Martin Lewis: Energy price cap to rise by 51% on 1 April – should you fix now?
I've been calling for Government intervention to prevent an energy bill crisis before 1 April, when the price cap – which most bills are now based on – is predicted to rise 51%, adding typically £600/year to bills, a nightmare that'll throw millions into fuel poverty. Unsurprisingly, with this prediction many are asking me if they should now move off the price cap to fix?
After number-crunching, for most, it's still a 'no', but for the first time in many months fixing may be worth it for a few. Below I take you through it, or you can watch my five-minute video explanation.
Martin's five-minute video explainer (courtesy of ITV)
The clip above has been taken from The Martin Lewis Money Show on Thursday 6 January 2022, with the permission of ITV Studios. All rights reserved. You can turn on subtitles by selecting the keyboard image at the bottom right of the video. You can also watch the full episode on the ITV Hub.

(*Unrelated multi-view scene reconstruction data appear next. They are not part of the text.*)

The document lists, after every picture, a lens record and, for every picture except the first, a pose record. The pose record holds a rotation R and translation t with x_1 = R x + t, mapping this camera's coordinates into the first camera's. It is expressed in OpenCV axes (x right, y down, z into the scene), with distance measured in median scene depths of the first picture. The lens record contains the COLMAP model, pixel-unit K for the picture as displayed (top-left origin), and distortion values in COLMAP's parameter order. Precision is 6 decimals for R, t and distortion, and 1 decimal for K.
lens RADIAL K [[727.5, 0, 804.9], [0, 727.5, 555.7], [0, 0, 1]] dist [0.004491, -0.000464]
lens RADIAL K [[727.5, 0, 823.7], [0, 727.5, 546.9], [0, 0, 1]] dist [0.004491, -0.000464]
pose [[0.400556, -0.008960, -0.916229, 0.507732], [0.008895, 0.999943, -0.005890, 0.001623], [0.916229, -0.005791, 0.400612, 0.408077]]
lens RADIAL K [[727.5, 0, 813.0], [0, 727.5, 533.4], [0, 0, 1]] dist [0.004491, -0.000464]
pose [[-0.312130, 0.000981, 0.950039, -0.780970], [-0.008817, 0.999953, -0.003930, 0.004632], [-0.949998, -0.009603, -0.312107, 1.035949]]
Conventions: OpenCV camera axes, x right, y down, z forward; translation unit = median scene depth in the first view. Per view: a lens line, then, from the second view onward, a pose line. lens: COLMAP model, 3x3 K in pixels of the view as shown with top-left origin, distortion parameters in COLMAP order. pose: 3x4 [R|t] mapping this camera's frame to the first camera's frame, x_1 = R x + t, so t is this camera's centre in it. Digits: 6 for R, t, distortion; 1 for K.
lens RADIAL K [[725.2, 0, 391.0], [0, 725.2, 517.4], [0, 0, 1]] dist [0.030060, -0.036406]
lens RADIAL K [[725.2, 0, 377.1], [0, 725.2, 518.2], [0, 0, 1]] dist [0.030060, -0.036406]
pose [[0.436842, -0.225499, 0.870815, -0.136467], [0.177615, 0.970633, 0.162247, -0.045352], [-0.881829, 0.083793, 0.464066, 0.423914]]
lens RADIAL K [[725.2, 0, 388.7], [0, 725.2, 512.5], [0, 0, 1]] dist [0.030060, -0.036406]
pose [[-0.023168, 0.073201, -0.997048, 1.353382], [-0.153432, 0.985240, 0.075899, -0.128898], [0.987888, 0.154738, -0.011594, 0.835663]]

The price cap limits what firms can charge in England, Scotland and Wales for their default standard variable tariffs. Calling it a 'price cap' is a misnomer, there's no max you pay for energy, think of it more as a cap on the cost of each unit of gas and electricity. Most people who aren't on fixes are on it. You're on it if:
You've never switched tariff.
Your cheap fix ended and you did nothing (as there are no cheap deals now, many are being moved to it).
Your energy firm recently went bust and you were moved elsewhere.
For years I warned price-capped tariffs were far from cheap. Yet last year wholesale energy prices (those suppliers pay) exploded, and as that takes time to feed into the cap, it currently forces firms to sell gas and electricity massively below cost. In fact, there are NO MEANINGFULLY CHEAPER SWITCHABLE DEALS. That's why my mantra's been 'do nothing', as then you're on, or will eventually move to, a price-capped tariff.
It's revalued six-monthly, based on wholesale energy prices, which are now astronomical (see how the price cap's set). The latest evaluation period finishes this month, so predictions are firming up. Analysts Cornwall Insight's latest is the cap will rise 51%, that's £1,925/yr for someone on typical use. Other predictions range from a 46% to 56% rise. It'll likely hit pockets immediately, as even while April usage is lower, direct debits will be upped then based on annual usage.
Sticking on the price cap has saved people large so far, but as we get nearer to 1 April, less time and therefore benefit remains of the current low rate. Switch now, and as moving firm takes an average 17 days, you'd lose just over two (high use) months' cheap rate. We've factored all that into the number crunch and currently (the percentage level will rise in coming weeks) the result is...
If you're offered a fix that's no more than 40% costlier than your current price-capped tariff, it's worth considering – especially if you value budgeting certainty
Sticking on the price cap has saved people large so far, but as we get nearer to 1 April, less time and therefore benefit remains of the current low rate. Switch now, and as moving firm takes an average 17 days, you'd lose just over two (high use) months' cheap rate. We've factored all that into the number crunch and currently (the percentage level will rise in coming weeks) the result is...
If you're offered a fix that's no more than 40% costlier than your current price-capped tariff, it's worth considering – especially if you value budgeting certainty
The market's cheapest fix right now is an average 56% more than the cap – though some with very low or high usage may find it cheaper (do a cheap fix comparison to see). At that rate, fixing's unlikely to be worth it.
A few existing customer deals (especially from Scottish Power and Octopus) may get closer, so if you're offered one, do the numbers to see what % the increase is. Though as in-house switches happen quicker, you'll lose more cheap rate time.
Of course, fix now and if wholesale prices drop rapidly, so fixes get cheaper in future, you would've unnecessarily lost out on the current cheap cap rate (you could always fix again then, just paying early exit fees – trivial in the big picture right now). Then again, don't fix now, and if prices rise, fixes could get even more expensive. This isn't easy.
I know this is complex. So to summarise, it looks like most people should do nothing (no certainty, I don't have a crystal ball), it looks like only a few edge cases should be looking at fixing right now. So if in doubt, just stick on today's cheapest price – which is the cap. And to be plain, the 40% figure is my best guess, not firm. Other assumptions I've needed to make are:
Neither the Government or Ofgem change the methodology, market or levies on firms.
The October 2022 price cap will be similar to April's. Yet it's based on future, unknown February-July wholesale prices. In fact, if wholesale prices don't drop from where we are now, the cap will likely rise another 20% on top in October.
I've calculated based over the next year and not looked at longer-term fixes.
This is a dreadful situation. If paying your bill is tough, check if you can claim the Warm Home Discount or an energy grant and talk to your supplier – you won't have your supply cut off and it may be able to put you on a payment plan. And of course, aim to decrease usage – see 9 energy saving tips.